>>>>

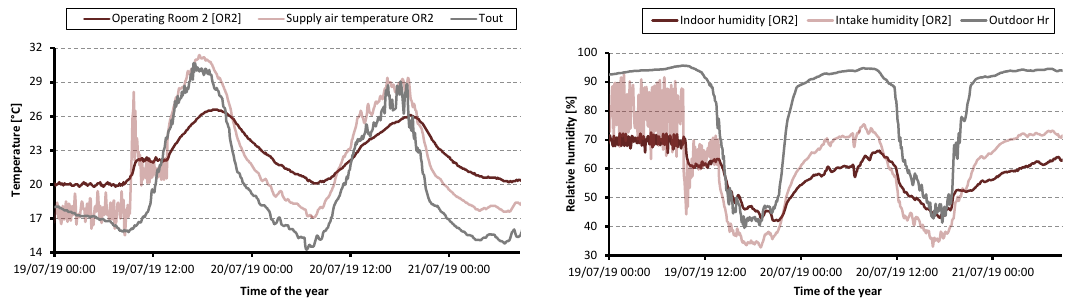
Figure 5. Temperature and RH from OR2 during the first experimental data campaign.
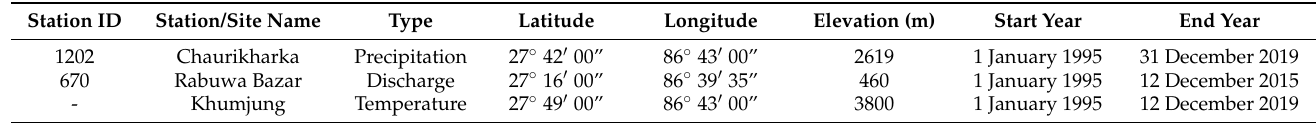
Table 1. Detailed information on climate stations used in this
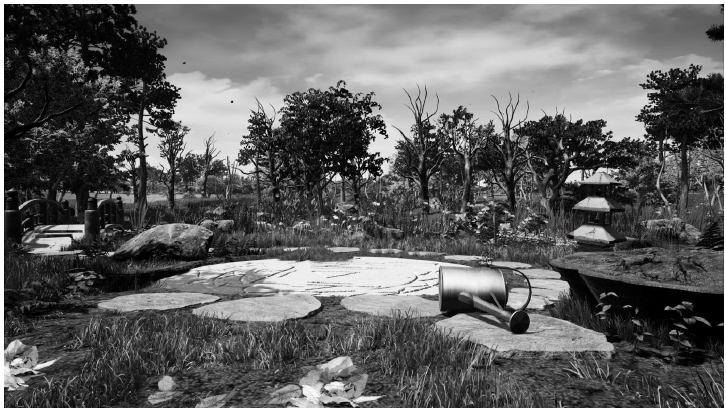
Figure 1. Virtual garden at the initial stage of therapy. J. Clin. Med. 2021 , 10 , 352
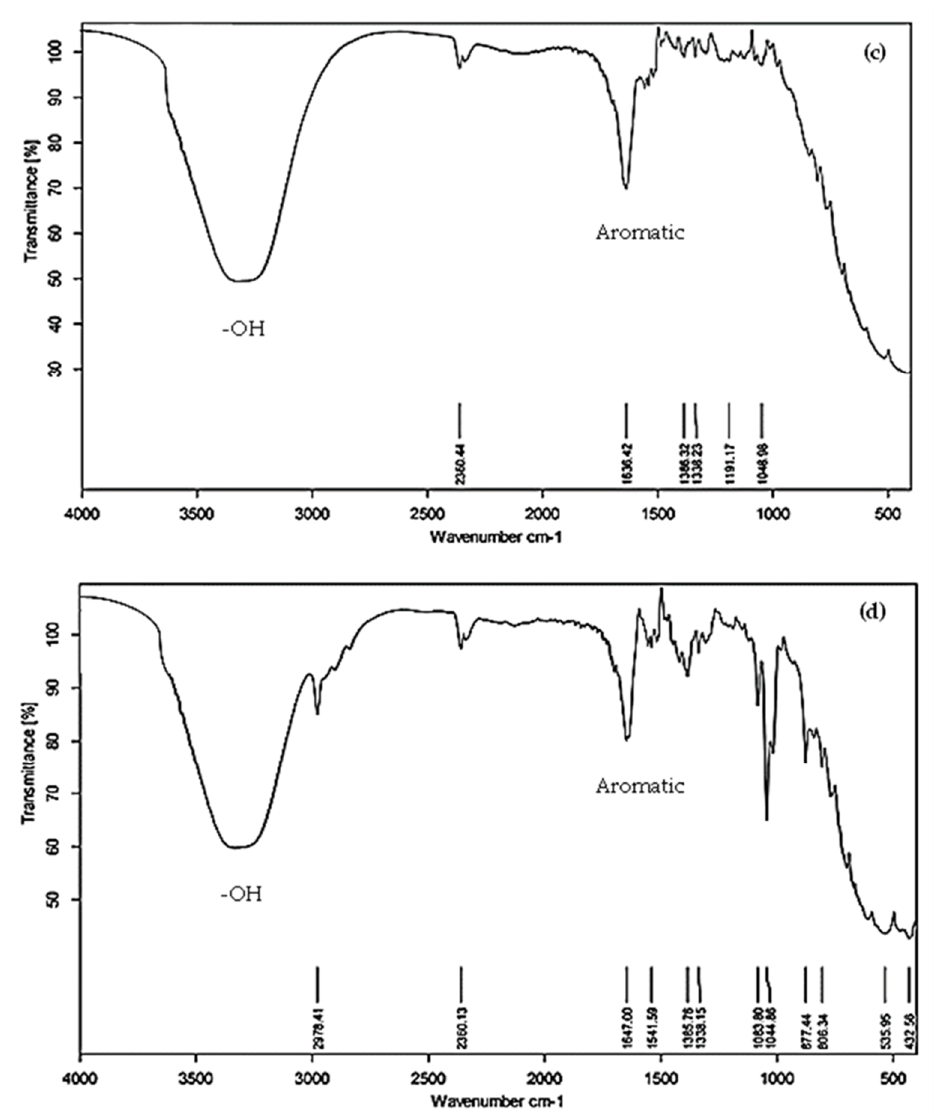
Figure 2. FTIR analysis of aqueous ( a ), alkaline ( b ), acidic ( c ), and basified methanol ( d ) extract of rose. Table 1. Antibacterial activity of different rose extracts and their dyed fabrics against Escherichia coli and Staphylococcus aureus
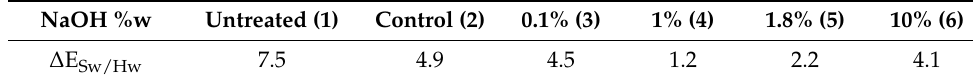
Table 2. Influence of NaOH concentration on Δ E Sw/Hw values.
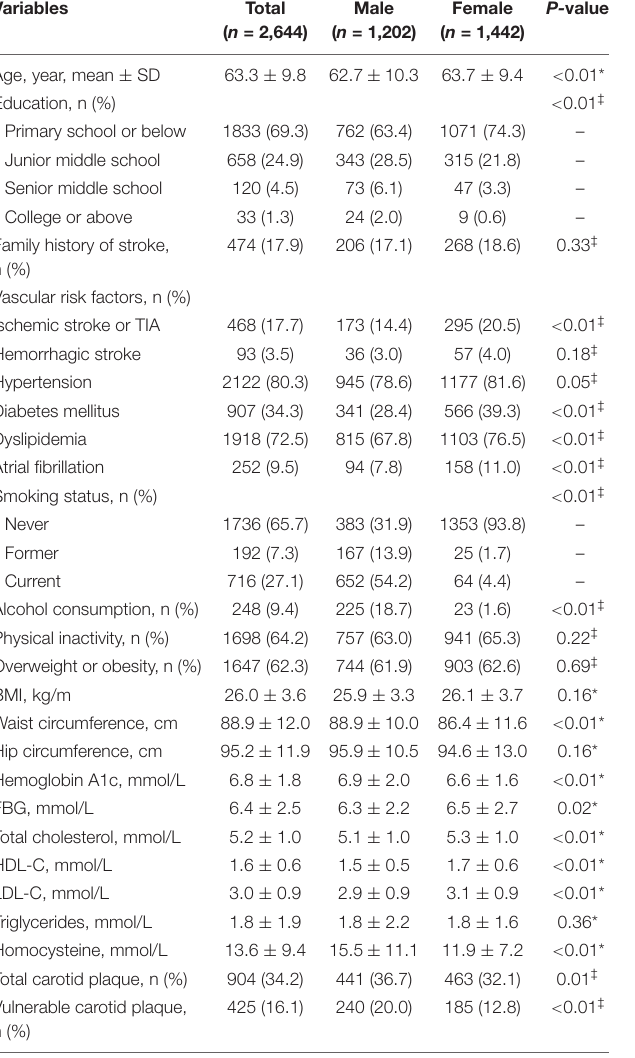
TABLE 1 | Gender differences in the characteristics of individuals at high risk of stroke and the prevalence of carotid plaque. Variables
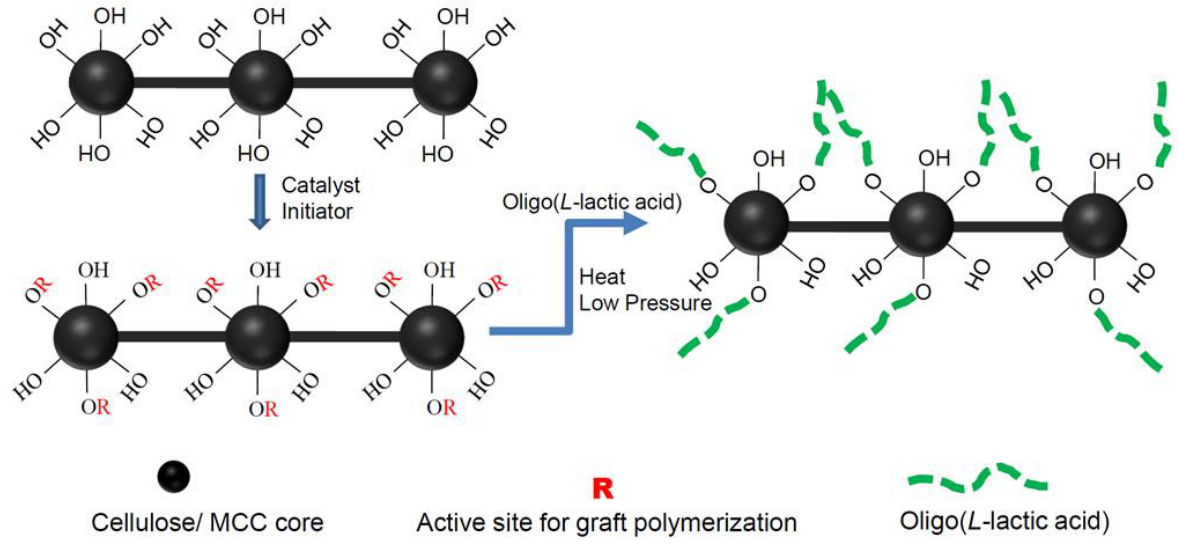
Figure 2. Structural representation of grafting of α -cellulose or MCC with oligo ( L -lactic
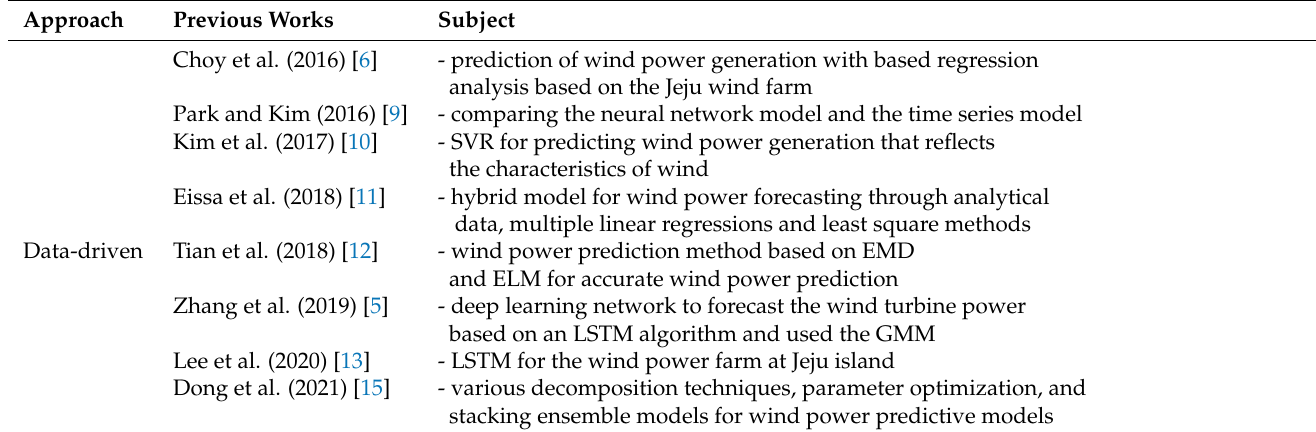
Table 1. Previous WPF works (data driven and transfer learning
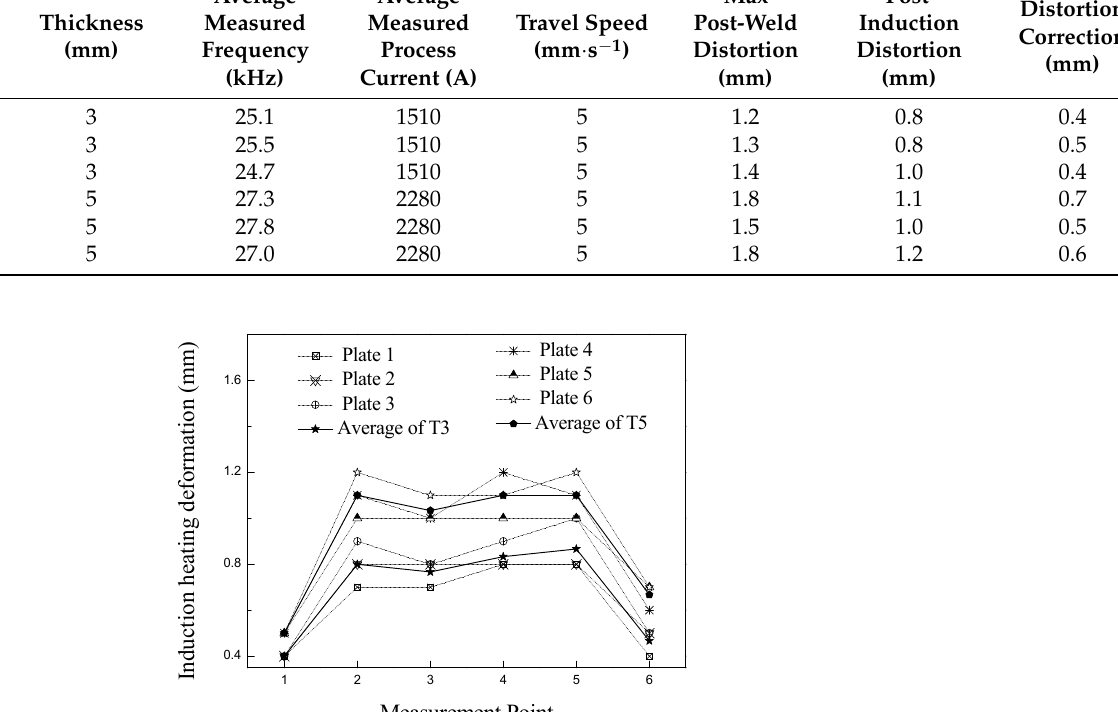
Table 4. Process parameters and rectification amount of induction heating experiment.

<<<<

Please return only the lines running from the line with "Figure 2. FTIR" to the final line of the data, both included, exactly and without any pictures.

Figure 2. FTIR analysis of aqueous ( a ), alkaline ( b ), acidic ( c ), and basified methanol ( d ) extract of rose. Table 1. Antibacterial activity of different rose extracts and their dyed fabrics against Escherichia coli and Staphylococcus aureus
Table 2. Influence of NaOH concentration on Δ E Sw/Hw values.
TABLE 1 | Gender differences in the characteristics of individuals at high risk of stroke and the prevalence of carotid plaque. Variables
Figure 2. Structural representation of grafting of α -cellulose or MCC with oligo ( L -lactic
Table 1. Previous WPF works (data driven and transfer learning
Table 4. Process parameters and rectification amount of induction heating experiment.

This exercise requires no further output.